Outgoing Prime Minister Adel Abdul-Mahdi has stated publicly that U.S. troops must go, but he has stepped back from unilaterally canceling agreements, saying the matter is up to the next prime minister to decide. Prime Minister-designate Mohammed Allawi has not made his policy known toward U.S. troops.
About 5,200 U.S. soldiers are stationed in Iraqi bases to support troops fighting ISIS. They are part of a larger international coalition invited by the Iraqi government in 2014.
One of the officials, a commander in Iraq’s elite U.S.-trained Counter-Terrorism Services in western Anbar province, said some training continues, but “as for military operations and carrying out operations, there is no support.”
“We have knowledge that the American support to the Iraqi forces has stopped,” said the commander of an Iranian-backed militia group.
No coalition airstrikes have been carried out against ISIS since the assassination of Soleimani, said coalition spokesman Myles Caggins. In contrast, 45 strikes were conducted in Iraq in October and November.
“The Iraqis have not requested assistance with airstrikes in recent weeks, while our operations are paused. All coalition airstrikes have been coordinated with the Iraqi Security Forces for years,” he said.
Iraqi military personnel who have benefited from coalition training are making appeals in private, knowing firsthand Iraq’s reliance on U.S. military technologies and aircraft.

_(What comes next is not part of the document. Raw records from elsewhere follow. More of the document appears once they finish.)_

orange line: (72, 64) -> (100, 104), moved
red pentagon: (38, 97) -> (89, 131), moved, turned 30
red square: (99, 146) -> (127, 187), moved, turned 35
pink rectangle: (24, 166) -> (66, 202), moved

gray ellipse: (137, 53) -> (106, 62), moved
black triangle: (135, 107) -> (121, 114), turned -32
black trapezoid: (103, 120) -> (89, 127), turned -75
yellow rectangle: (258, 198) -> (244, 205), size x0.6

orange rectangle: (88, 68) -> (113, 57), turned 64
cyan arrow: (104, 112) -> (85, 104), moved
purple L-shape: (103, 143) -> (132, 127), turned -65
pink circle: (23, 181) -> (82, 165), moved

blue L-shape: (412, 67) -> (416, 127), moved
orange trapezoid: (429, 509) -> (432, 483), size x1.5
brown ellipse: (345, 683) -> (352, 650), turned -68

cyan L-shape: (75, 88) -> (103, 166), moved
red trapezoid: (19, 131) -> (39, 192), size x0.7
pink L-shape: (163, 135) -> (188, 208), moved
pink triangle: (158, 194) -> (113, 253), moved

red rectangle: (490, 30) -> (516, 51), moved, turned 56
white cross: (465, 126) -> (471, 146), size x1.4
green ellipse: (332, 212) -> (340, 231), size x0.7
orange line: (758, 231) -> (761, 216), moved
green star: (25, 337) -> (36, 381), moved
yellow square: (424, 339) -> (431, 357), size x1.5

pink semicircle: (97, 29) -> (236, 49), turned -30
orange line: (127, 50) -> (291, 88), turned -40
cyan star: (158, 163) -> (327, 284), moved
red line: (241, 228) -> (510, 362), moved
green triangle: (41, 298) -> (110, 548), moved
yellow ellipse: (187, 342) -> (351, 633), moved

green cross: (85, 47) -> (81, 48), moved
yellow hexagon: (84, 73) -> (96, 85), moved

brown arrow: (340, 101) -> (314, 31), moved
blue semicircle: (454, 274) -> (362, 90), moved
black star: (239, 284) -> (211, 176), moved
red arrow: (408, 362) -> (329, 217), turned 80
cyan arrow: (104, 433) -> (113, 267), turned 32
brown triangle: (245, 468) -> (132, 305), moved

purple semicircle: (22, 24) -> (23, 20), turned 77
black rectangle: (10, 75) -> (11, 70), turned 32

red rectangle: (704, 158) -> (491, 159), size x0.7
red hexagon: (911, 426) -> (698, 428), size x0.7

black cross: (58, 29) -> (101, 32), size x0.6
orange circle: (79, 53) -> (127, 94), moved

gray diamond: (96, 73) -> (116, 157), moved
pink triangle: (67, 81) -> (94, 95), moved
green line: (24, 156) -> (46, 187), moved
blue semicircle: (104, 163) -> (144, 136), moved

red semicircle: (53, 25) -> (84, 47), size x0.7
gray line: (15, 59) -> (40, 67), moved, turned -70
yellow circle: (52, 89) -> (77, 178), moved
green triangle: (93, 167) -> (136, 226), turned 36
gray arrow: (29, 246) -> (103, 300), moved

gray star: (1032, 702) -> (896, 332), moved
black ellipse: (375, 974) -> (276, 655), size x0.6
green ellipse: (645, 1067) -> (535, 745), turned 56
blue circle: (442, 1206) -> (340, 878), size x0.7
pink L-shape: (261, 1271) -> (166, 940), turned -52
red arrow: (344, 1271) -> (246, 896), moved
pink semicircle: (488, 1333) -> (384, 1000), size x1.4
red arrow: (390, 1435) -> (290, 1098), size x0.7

“We have no alternative now,” said the senior CTS official. “The battle against ISIS is technological, and we don’t own any of these technologies, only the Americans do.”
Marine Gen. Frank McKenzie, the top U.S. commander for the Middle East, met Tuesday with Iraqi leaders and acknowledged that joint military operations and training have been scaled back, though he said U.S. special operations forces are doing some missions with Iraqi commandos.
“We’re still in a period of turbulence. We’ve got a ways to go,” he said.
A full-scale U.S. withdrawal would bring a major setback in Iraqi capabilities to fight ISIS that Iraqi military officers acknowledge. After the United States withdrew from the country in 2011, the Iraqi military to collapsed in the face of a 2014 blitz by ISIS that overran the north and west. As a result, the government invited the Americans back.
“The Iraqi forces present in western Iraq need continuous air support and logistical support,” said the CTS official. “These are provided to us by coalition forces, especially the U.S. If they are taken out, we will be paralyzed.”
The Iraqis also rely on U.S. military expertise to maintain their American-made F-16 fighter aircraft.
In the Pentagon’s March 2019 funding justification for the 2020 fiscal year, the Defense Department said if the requested $1.045 billion was not allocated to continue counter-ISIS training and equipment, it would jeopardize Iraq’s ability to solidify gains made by the coalition, potentially forcing them to “strengthen relations with other state actors” — a reference to Iran.
A September 2018 report to Congress by Inspector General Glen Fine said Iraqi security forces exhibited “systemic weakness” and were “years if not decades,” away from ending reliance on coalition assistance.
Iraq’s Kurdish and the majority of Sunni factions oppose a U.S. withdrawal. Many Sunnis consider the U.S. presence a bulwark against both ISIS and Iran.
“If the Americans go out, then we will be attacked by everyone, and by everyone I mean ISIS, the government, the militias and the parties,” said Abu Ahmad, a grocery shop owner in the Old City of Mosul, which was overrun by ISIS in 2014. “It is the U.S. that keeps them away from swallowing Mosul.”